Profughi in centro storico, residenti e commercianti: “Il sistema di accoglienza è fallito”

Le ondate migratorie degli ultimi 30 anni hanno drammaticamente cambiato l’assetto abitativo di
alcune zone della città. La zona del centro storico in particolare ne è stata interessata al punto che molti genovesi hanno preferito abbandonarlo e i pochi rimasti si sentono ormai dei resistenti, ultimo baluardo di cittadinanza genovese.

I residenti del centro storico, discriminati dall’amministrazione forse per non aver eretto barricate nell’accoglienza profughi, purtroppo ben conoscono le conseguenze delle politiche scellerate e poco lungimiranti attuate in materia di “accoglienza-integrazione”, come l’apertura indiscriminata e concentrata nei nostri quartieri, tessuto già pesantemente degradato da anni di incuria, di centri per profughi e migranti.

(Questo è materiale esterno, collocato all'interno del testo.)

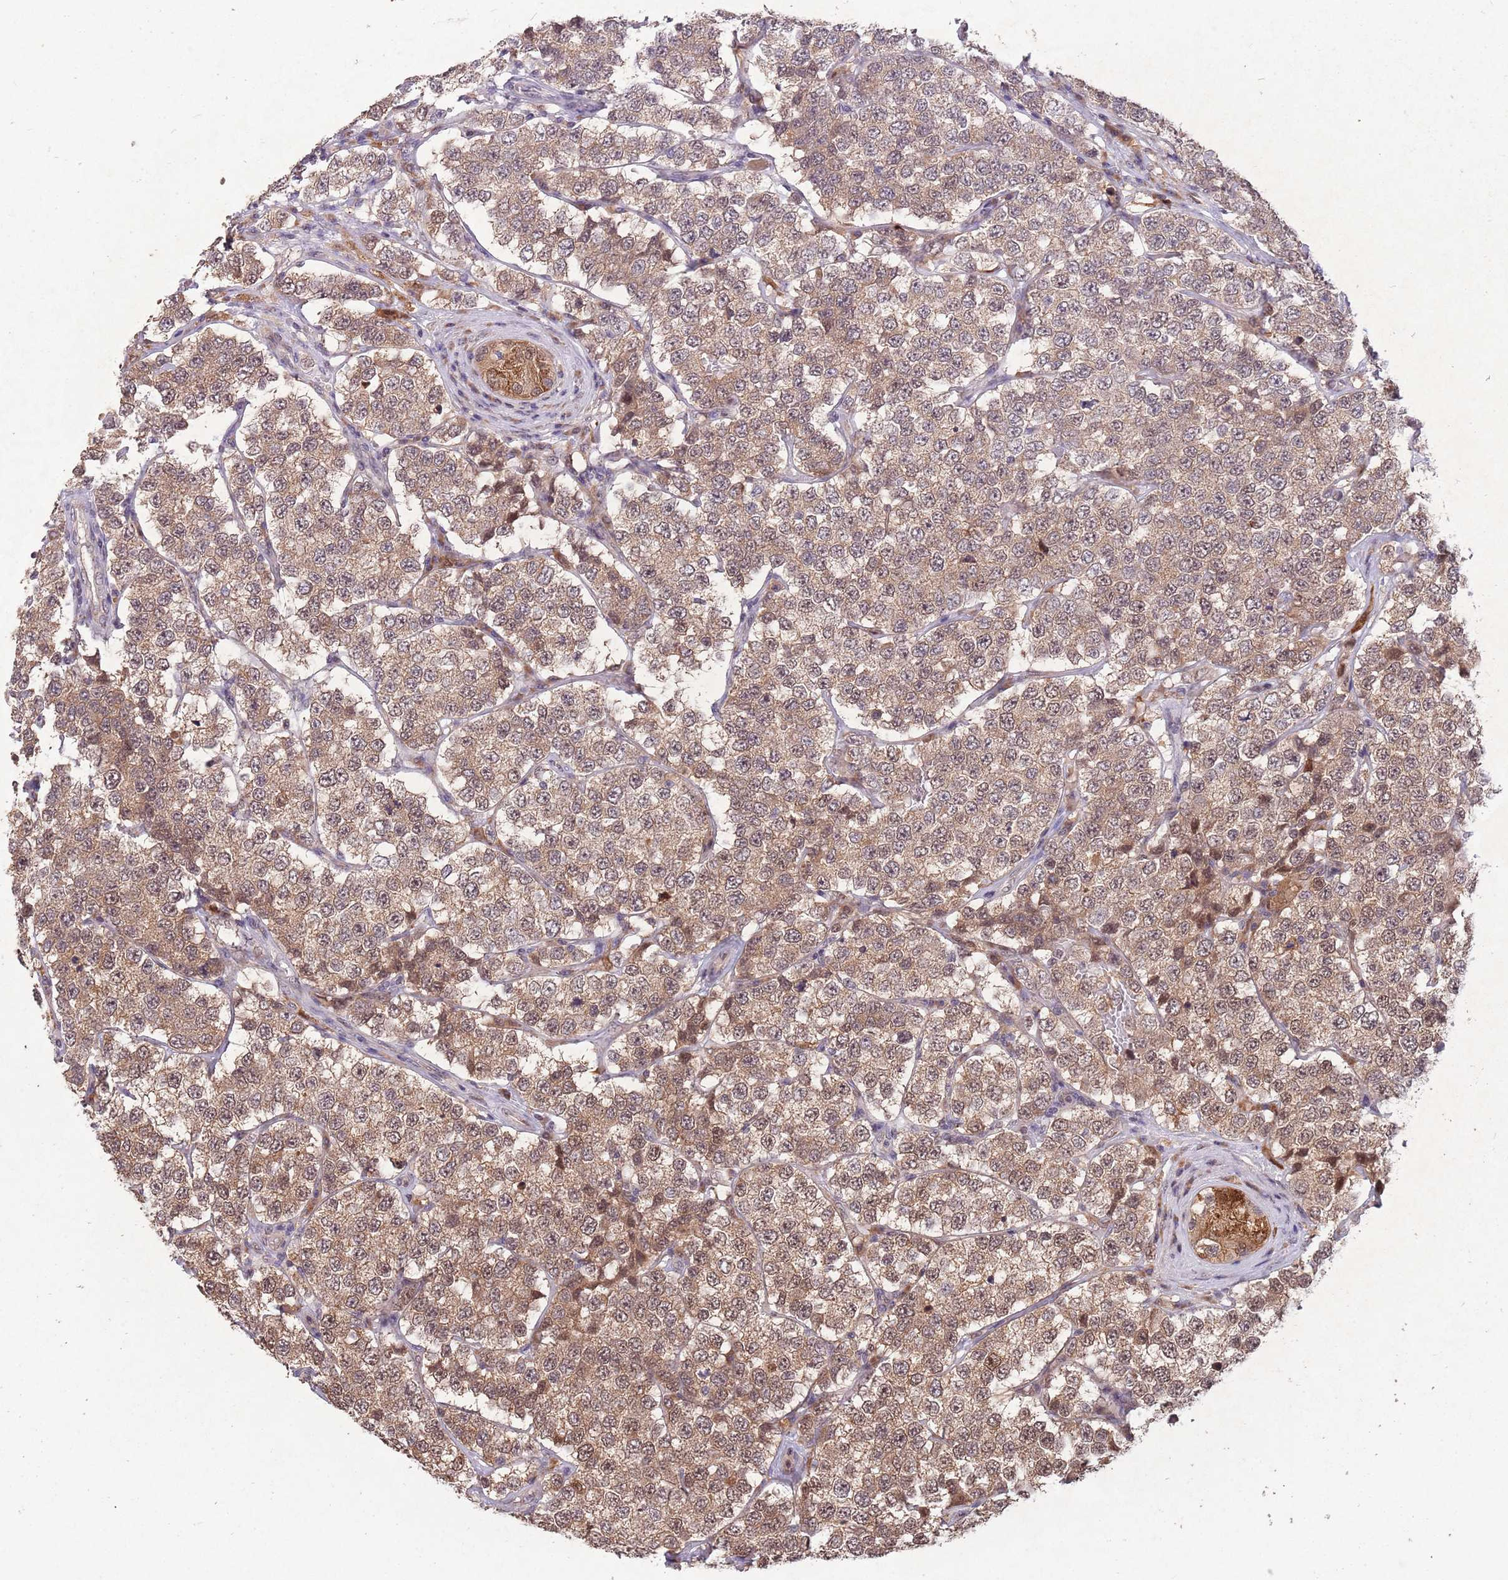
{"staining": {"intensity": "moderate", "quantity": ">75%", "location": "cytoplasmic/membranous,nuclear"}, "tissue": "testis cancer", "cell_type": "Tumor cells", "image_type": "cancer", "snomed": [{"axis": "morphology", "description": "Seminoma, NOS"}, {"axis": "topography", "description": "Testis"}], "caption": "A brown stain shows moderate cytoplasmic/membranous and nuclear staining of a protein in testis cancer tumor cells.", "gene": "ZNF639", "patient": {"sex": "male", "age": 34}}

Non dimentichiamo che negli ultimi anni si sono moltiplicati fenomeni di sostituzione di locazione a studenti e giovani coppie a favore del collocamento di migranti in molti appartamenti acquisiti da associazioni-cooperative.
Quello che allarma i cittadini non è tanto la presenza dei profughi ma le conseguenze nel vivere quotidiano della loro “gestione” da parte delle associazioni religiose o laiche delegate dalla politica.